Heterosexual Transmission of HIV -- 29 States, 1999-2002

Morbidity and Mortality Weekly Report. 2004;53(6) 

In This Article

Editorial Note

Reported by: HI Hall, PhD, LM Lee, PhD, MK Glynn, DVM, R Song, PhD, Div of HIV/AIDS Prevention, National Center for HIV, STD, and TB Prevention; L Espinoza, DDS, EIS Officer, CDC.

During 1999-2002, approximately 64% of heterosexually acquired HIV infections reported in the United States occurred in females. The proportion of infected females was highest among persons aged 13-19 years, consistent with a previous finding.[5] Survey data suggest that females in this age group engage in behaviors that place them at increased risk for acquiring HIV infections; the high proportion of infected females might be associated with sexual contact with older males, who are more likely to be infected. In addition, young females might have more opportunities for HIV testing and diagnosis (e.g., routine family planning and gynecological services) than young males.
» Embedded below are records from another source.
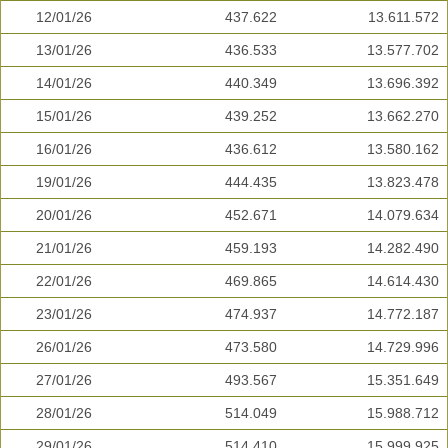
12/01/26
437.622
13.611.572
13/01/26
436.533
13.577.702
14/01/26
440.349
13.696.392
15/01/26
439.252
13.662.270
16/01/26
436.612
13.580.162
19/01/26
444.435
13.823.478
20/01/26
452.671
14.079.634
21/01/26
459.193
14.282.490
22/01/26
469.865
14.614.430
23/01/26
474.937
14.772.187
26/01/26
473.580
14.729.996
27/01/26
493.567
15.351.649
28/01/26
514.049
15.988.712
29/01/26
514.410
15.999.925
Persons in certain racial/ethnic populations continue to have disproportionate numbers of HIV infections. Non-Hispanic black and Hispanic populations constituted 21% of the total population of the 29 states in the study, according to the 2000 U.S. Census, yet these populations accounted for 84% of heterosexually acquired HIV infections during 1999-2002. HIV infections are concentrated in populations that traditionally have had limited access to prevention services, medical care, and effective therapies. Lack of knowledge about HIV, decreased perception of risk, use of drugs or alcohol, and different interpretations of so-called "safe sex" might contribute to the risk for HIV infection among non-Hispanic blacks and Hispanics.[6] In addition, because of social patterns, non-Hispanic black and Hispanic females are more likely than other females to be exposed to HIV because of a higher prevalence of infection among non-Hispanic black and Hispanic males.[7]

Diagnosis of HIV and AIDS in the same calendar month occurred with 20% of the heterosexually acquired HIV infections, reflecting HIV diagnosis late in the course of infection and suggesting late testing in the course of the disease. A previous study determined that 41% (43,089 of 104,780) of persons with reported HIV infections also received an AIDS diagnosis within 1 year, which might indicate treatment failure or late testing.[8]
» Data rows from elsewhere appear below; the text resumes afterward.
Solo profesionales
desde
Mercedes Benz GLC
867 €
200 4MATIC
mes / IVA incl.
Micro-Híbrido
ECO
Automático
The findings in this report are subject to at least three limitations. First, although AIDS is a reportable condition in the United States, during 1999-2002, name-based HIV case data were available from only 29 states, which reported an estimated 39% of all AIDS cases. Nationwide reporting of HIV diagnoses would improve data regarding the HIV-infected population. Second, cases with no identified mode of exposure were classified into exposure categories on the basis of follow-up investigation. Cases with follow-up information were assumed to constitute a representative sample of all cases initially reported with no identified exposure, and the distribution among exposure categories was assumed to be consistent during the preceding 10 years. Finally, completeness of reporting and potential duplicate reporting by states are being evaluated in accordance with CDC's performance standards for HIV/AIDS surveillance.[2] Reported HIV infections are estimated to represent >85% of all HIV infections.[9]

CDC recommends reporting on the prevalence of HIV infection to detect patterns in HIV transmission. New testing technology that distinguishes between recent and long-term infections will allow for better characterization of HIV-transmission patterns and more rapid and targeted preventive measures.[10] CDC is working in areas of high morbidity (i.e., >300 AIDS cases per year) to integrate this technology into routine HIV case surveillance.
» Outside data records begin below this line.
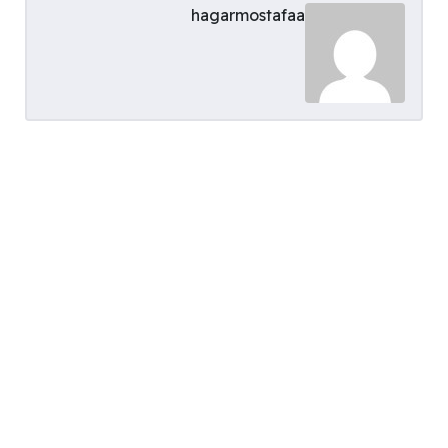
hagarmostafaa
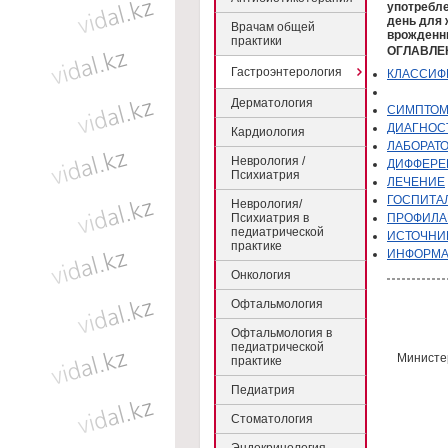
употреблен
день для 
Врачам общей
врожденн
практики
ОГЛАВЛЕ
Гастроэнтерология
КЛАССИФ
Дерматология
CИМПТОМ
ДИАГНОС
Кардиология
ЛАБОРАТ
Неврология /
ДИФФЕРЕ
Психиатрия
ЛЕЧЕНИЕ
ГОСПИТА
Неврология/
Психиатрия в
ПРОФИЛА
педиатрической
ИСТОЧНИК
практике
ИНФОРМ
Онкология
Офтальмология
Офтальмология в
педиатрической
Министер
практике
Педиатрия
Стоматология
Racial/ethnic disparities continue among persons with HIV infections. Culturally sensitive HIV-prevention messages are needed to target those populations most affected. Prevention and education programs targeting heterosexually active teens, especially females and persons in certain racial/ethnic populations, should be developed. In addition, non-Hispanic black and Hispanic populations, which historically have less access to treatment and prevention services, are affected disproportionately by HIV. Barriers to care and prevention services for these populations should be removed.